Abstract

This is a study of Korean contributions to cultural changes in ancient Japan as it developed agriculture and increasing social complexity and finally formed the Yamato state over the course of a thousand years, between 400 b.c. and a.d. 600. Central to this study are three broad themes, supported primarily by archaeology but importantly informed by historical texts. First, key cultural features and technologies that were essential to increasing social complexity in Yayoi period Japan and to formation of a centralized state in the sixth century a.d. entered the archipelago directly from the Korea Peninsula. Second, a dominant factor behind the infusion of Korean cultural features was the movement, in several waves, of peninsula residents into the Japanese archipelago.

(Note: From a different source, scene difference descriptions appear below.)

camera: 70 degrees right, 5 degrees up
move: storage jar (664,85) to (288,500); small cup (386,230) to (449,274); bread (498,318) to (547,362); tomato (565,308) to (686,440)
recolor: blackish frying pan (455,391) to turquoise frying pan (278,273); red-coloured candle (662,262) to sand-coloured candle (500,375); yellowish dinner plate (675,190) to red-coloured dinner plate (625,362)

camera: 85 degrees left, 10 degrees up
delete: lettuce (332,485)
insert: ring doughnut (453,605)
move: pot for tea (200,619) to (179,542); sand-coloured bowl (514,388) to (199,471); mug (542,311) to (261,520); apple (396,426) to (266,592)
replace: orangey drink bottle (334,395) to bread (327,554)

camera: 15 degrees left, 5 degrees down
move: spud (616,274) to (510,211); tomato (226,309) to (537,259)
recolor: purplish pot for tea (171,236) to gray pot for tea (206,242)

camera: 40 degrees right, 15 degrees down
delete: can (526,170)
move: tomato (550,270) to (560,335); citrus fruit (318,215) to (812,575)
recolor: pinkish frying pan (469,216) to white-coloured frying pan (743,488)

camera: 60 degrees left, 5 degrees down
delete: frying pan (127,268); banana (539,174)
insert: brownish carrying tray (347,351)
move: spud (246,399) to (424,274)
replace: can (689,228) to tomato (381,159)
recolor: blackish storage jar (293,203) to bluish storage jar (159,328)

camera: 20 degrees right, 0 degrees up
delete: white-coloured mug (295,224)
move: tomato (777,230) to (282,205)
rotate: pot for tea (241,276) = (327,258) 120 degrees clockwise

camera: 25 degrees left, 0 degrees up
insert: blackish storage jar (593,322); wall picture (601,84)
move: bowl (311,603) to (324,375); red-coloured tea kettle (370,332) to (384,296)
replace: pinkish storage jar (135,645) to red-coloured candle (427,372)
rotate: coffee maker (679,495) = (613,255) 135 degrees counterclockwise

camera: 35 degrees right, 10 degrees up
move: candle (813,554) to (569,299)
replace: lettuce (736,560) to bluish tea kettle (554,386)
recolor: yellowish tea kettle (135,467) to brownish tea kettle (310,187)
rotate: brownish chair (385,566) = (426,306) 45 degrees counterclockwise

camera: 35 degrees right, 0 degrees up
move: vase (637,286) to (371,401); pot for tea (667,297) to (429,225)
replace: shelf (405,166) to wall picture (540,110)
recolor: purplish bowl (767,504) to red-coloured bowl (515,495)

While trade moved peninsula goods to the archipelago all throughout the formative period, Korean technologies, skills, ideologies, and cultural systems moved with people, including permanent immigrants, temporary residents, and official envoys. The Korean immigrants in particular were impelled initially by explosive population growth in Korea fueled by the spread of agriculture there and later by increasingly tumultuous political and military events that unfolded in the peninsula as rival polities contended for power during several hundred years of war. Third, a number of Korean immigrants emerged as powerful technocrats and political functionaries during the Kofun period, providing important organizational experience and service to the Yamato court during the process of state formation in Japan.